Par Stéphane Dionne,
T. P., expert-conseil laitier, Groupe Dynaco
Veaux 0-2 mois
Lactoremplaceur Bovo XLR
Veaux 0-6 mois
Goliath 21 Deccox, foin sec
Génisses 6-24 mois
Goliath 40, grains (blé/orge), foin sec, un peu d’ensilage luzerne-fléole
Au tarissement
Minéral P-7 ou supplément Star 42 en fonction des fourrages, foin sec, ensilage luzerne-fléole au besoin
En préparation
Transilac 14, Lactiveur 911, foin sec, un peu d’ensilage luzerne-fléole
Début lactation
Start-Lait, RTM groupe 1, foin sec
Lactation

RTM à 4 groupes : ensilage luzerne-fléole, maïs sec, grains (blé/orge), supplément Symbiose 55 VIP (6-2, Selen’or, Mégalac), Lait’Xtra Plus, minéral P-9. Foin sec à part de la RTM.

Six questions qui tuent à Benoit Martin
producteur laitier et ex-président de la FRAQ

1. Sens-tu une pression pour marcher dans les traces de ton père Gilles? Mon père m’a donné le goût de l’engagement collectif et aussi… le nom de famille! Cependant, après quelques mois d’intégration, les gens m’appelaient Benoit et, à ce genre de poste, tu ne peux pas être autrement que toi-même.

2. Ta candidature à la présidence de La Coop fédérée, c’est pour quand? Quand il y aura plus de jeunes autour de la table!

3. Les consommateurs ne paient-ils pas déjà assez cher leurs produits laitiers? C’est tellement bon pour la santé que ça vaut le prix!

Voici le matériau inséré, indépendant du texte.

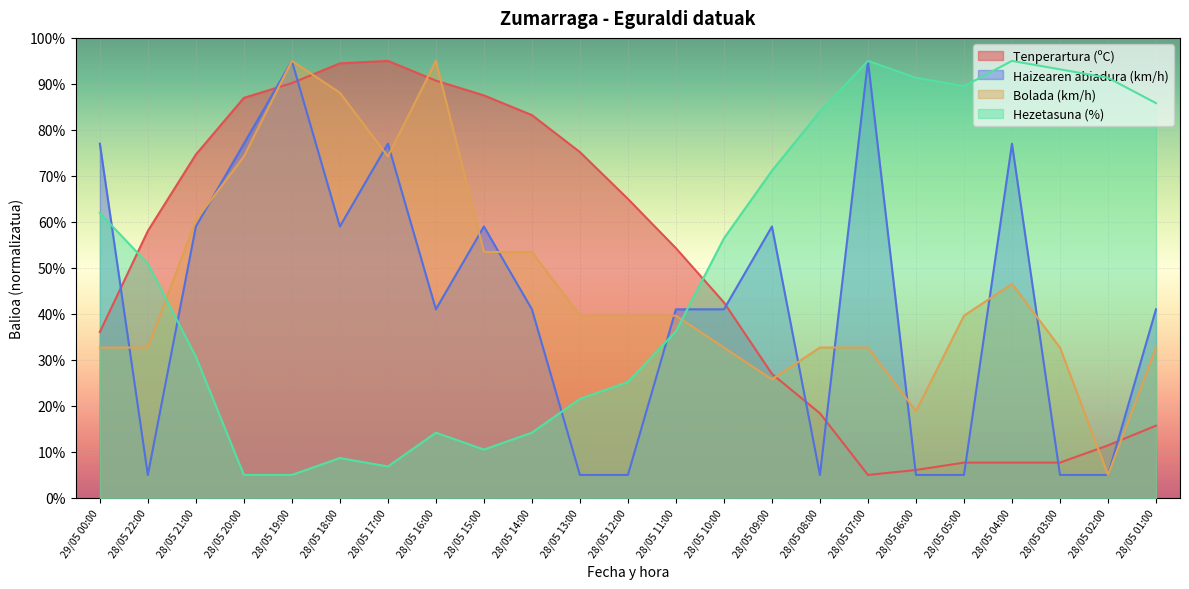

Which series ends up on top after the final intersection of Haizearen abiadura (km/h) and Tenperartura (ºC)?

Haizearen abiadura (km/h)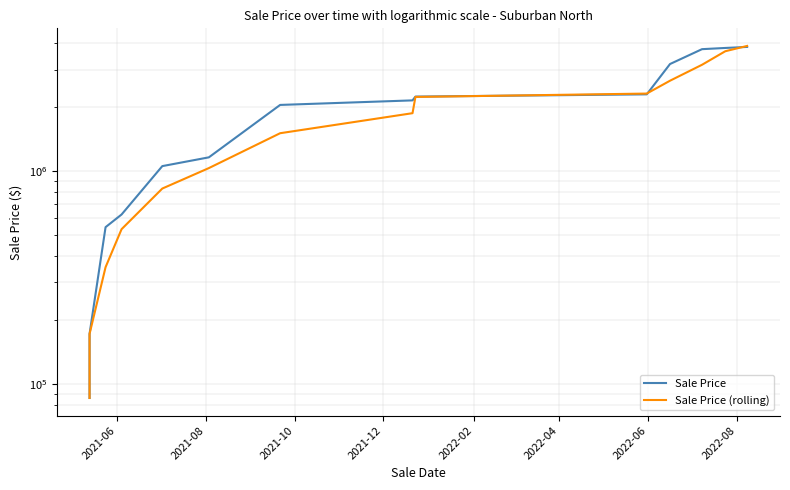

True or false: Sale Price has more than 0 interior local peaks.

False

4. Serais-tu pour la discrimination positive à l’endroit des jeunes ou des femmes au sein des organisations agricoles? Pas vraiment. Je ne crois pas qu’on a besoin de postes propres à la relève ou aux femmes. Il faut prendre notre place sur de vrais sièges. En tout cas, les postes d’observateurs, ce n’est pas pour moi!

5. Devrait-on limiter la durée des mandats dans les organisations agricoles? Non, c’est la responsabilité des producteurs et des jeunes de choisir les bonnes personnes pour les bons postes et de les relever de leur fonction quand ils ne font plus la job. Par contre, pour avoir des personnes de valeur en poste, il faudra penser augmenter les indemnités journalières parce qu’actuellement, elles ne sont qu’un dédommagement, pas une rémunération comme telle.

6. Sur une échelle de 1 à 10, ton niveau d’optimisme pour l’avenir de la production laitière? 10! Sinon, je ferais autre chose. Il nous faut toutefois continuer d’augmenter notre productivité.

Génération Y oblige, Benoit Martin est toujours proche de son ordinateur portable, pour gérer le troupeau ou prendre, trois ou quatre fois par jour, ses courriels.

Au moment d’aller sous presse…
Le 4 décembre dernier, un incendie éclatait dans la grange à paille de la Ferme Martinoise du rang de la Pointe à Rivière-Ouelle, propriété du père de Benoit Martin (Gilles Martin), de son oncle Jean-Marie (décédé l’hiver dernier) et de ses cousins. Le feu aura finalement détruit en plus la laiterie et la grange-étable. Une dizaine de bêtes ont péri parmi les 180 que comptait la ferme. Les survivantes ont été rapidement prises en charge par les producteurs laitiers du coin.